> _PROMPT_
Among the entries that follow, find every line with the word "sosiaalisen" and list it.

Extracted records
<<<<
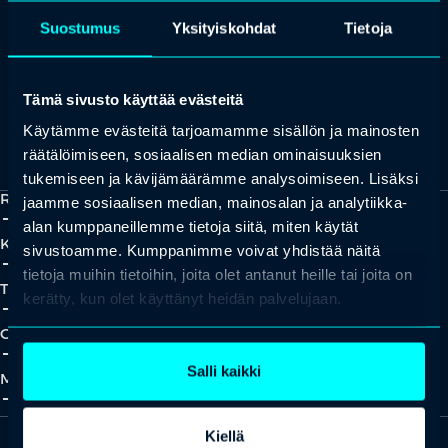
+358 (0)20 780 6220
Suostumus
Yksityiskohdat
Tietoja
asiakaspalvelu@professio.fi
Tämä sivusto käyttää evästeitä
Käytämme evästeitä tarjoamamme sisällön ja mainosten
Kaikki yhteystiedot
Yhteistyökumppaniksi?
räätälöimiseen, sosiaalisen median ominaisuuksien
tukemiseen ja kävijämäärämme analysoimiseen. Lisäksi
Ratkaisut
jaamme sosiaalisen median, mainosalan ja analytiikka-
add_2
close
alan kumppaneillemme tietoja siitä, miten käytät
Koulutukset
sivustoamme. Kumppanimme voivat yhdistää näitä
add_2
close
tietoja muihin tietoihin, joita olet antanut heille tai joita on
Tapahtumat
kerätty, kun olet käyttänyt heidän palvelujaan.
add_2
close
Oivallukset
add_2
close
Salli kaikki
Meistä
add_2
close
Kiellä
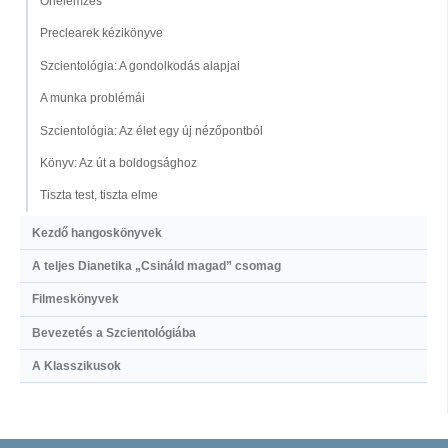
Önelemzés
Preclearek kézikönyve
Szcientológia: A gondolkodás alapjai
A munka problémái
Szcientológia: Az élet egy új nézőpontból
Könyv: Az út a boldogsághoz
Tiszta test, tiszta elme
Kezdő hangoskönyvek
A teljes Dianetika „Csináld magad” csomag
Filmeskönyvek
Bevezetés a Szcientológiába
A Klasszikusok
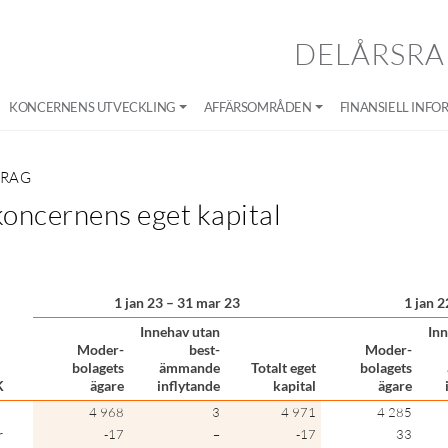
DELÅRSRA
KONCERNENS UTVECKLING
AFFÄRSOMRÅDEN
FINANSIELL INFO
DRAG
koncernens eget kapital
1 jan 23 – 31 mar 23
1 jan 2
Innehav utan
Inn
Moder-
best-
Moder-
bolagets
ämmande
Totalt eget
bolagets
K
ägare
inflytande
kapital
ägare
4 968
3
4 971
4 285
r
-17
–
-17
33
>>>>
<<<<
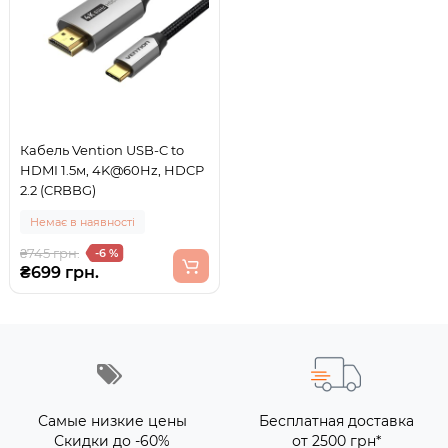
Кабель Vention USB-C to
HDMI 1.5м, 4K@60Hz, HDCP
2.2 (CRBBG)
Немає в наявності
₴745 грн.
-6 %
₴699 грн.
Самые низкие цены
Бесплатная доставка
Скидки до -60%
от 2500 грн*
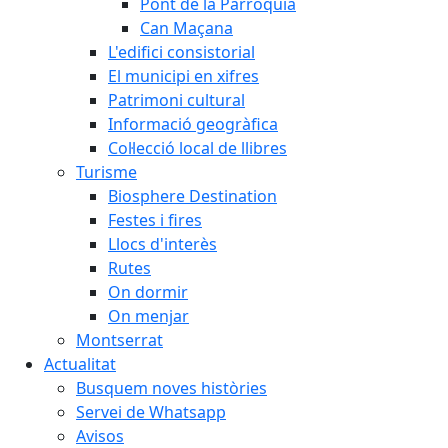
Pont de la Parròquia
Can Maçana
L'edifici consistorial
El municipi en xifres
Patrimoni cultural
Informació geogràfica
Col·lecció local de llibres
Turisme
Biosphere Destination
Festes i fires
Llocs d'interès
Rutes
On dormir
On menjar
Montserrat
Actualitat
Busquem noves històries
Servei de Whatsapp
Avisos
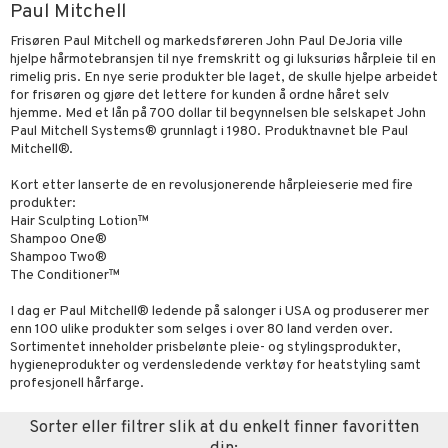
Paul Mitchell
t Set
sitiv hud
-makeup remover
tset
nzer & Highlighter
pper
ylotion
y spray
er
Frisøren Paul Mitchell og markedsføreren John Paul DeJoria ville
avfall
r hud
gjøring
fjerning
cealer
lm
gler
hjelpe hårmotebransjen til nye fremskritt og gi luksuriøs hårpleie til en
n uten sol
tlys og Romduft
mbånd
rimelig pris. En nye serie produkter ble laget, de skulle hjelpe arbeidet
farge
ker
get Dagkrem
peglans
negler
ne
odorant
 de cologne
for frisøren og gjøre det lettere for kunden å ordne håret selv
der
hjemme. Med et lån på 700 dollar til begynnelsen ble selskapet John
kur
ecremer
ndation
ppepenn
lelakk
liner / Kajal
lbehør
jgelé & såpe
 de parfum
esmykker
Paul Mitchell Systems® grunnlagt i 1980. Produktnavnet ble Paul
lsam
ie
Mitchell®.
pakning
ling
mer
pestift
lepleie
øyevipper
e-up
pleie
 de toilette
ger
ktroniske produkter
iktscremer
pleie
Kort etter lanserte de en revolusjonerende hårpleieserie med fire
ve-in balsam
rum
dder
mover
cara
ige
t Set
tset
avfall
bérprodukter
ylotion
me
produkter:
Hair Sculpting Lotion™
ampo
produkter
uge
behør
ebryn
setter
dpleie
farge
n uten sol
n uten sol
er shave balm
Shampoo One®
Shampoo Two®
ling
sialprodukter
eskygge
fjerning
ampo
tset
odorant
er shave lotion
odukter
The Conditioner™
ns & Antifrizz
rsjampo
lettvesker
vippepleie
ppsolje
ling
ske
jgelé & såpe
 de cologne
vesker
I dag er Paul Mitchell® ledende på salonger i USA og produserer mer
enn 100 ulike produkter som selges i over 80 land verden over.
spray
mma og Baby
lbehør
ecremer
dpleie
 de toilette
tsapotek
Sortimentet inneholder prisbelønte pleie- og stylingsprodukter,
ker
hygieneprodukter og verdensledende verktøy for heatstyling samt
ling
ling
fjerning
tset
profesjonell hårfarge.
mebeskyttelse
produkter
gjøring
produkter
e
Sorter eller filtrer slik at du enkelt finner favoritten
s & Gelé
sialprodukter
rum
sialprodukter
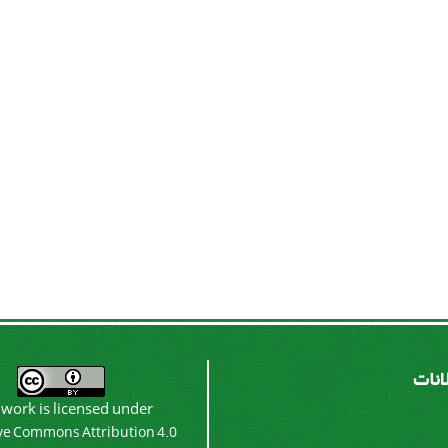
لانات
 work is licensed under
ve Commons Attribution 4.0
>>>>
<<<<
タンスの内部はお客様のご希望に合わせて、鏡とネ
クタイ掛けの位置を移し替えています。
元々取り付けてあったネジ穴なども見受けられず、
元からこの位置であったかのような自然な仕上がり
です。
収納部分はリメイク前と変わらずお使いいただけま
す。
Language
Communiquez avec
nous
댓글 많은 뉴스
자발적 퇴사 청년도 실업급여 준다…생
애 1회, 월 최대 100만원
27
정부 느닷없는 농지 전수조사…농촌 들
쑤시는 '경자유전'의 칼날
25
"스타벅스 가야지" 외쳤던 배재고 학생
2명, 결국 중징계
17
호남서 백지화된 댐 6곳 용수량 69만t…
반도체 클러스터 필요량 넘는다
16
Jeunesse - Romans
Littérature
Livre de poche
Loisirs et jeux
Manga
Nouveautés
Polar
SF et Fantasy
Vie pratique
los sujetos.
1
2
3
>>>>
> _RESPONSE BELOW_
räätälöimiseen, sosiaalisen median ominaisuuksien
jaamme sosiaalisen median, mainosalan ja analytiikka-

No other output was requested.